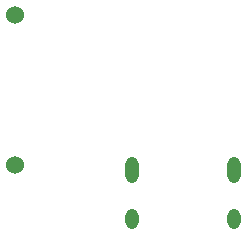
<source format=gbr>
%TF.GenerationSoftware,Altium Limited,Altium Designer,23.6.0 (18)*%
G04 Layer_Color=16711935*
%FSLAX45Y45*%
%MOMM*%
%TF.SameCoordinates,DCE0C1D5-9975-4D98-BEBD-45AE40CD8FD9*%
%TF.FilePolarity,Negative*%
%TF.FileFunction,Soldermask,Bot*%
%TF.Part,Single*%
G01*
G75*
%TA.AperFunction,ComponentPad*%
%ADD37C,1.52400*%
%ADD39O,1.11760X2.20980*%
%ADD41O,1.11760X1.70180*%
D37*
X2847340Y4556760D02*
D03*
Y3286760D02*
D03*
D39*
X3835757Y3243240D02*
D03*
X4699763D02*
D03*
D41*
X4699760Y2825240D02*
D03*
X3835757D02*
D03*
%TF.MD5,421c1c36ca9202376eccad66c23ae00e*%
M02*

</source>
|---|
--- Task instructions ---
Take every record and copy it word for word, dropping the pictures.

--- Answer below ---
<source format=gbr>
%TF.GenerationSoftware,Altium Limited,Altium Designer,23.6.0 (18)*%
G04 Layer_Color=16711935*
%FSLAX45Y45*%
%MOMM*%
%TF.SameCoordinates,DCE0C1D5-9975-4D98-BEBD-45AE40CD8FD9*%
%TF.FilePolarity,Negative*%
%TF.FileFunction,Soldermask,Bot*%
%TF.Part,Single*%
G01*
G75*
%TA.AperFunction,ComponentPad*%
%ADD37C,1.52400*%
%ADD39O,1.11760X2.20980*%
%ADD41O,1.11760X1.70180*%
D37*
X2847340Y4556760D02*
D03*
Y3286760D02*
D03*
D39*
X3835757Y3243240D02*
D03*
X4699763D02*
D03*
D41*
X4699760Y2825240D02*
D03*
X3835757D02*
D03*
%TF.MD5,421c1c36ca9202376eccad66c23ae00e*%
M02*

</source>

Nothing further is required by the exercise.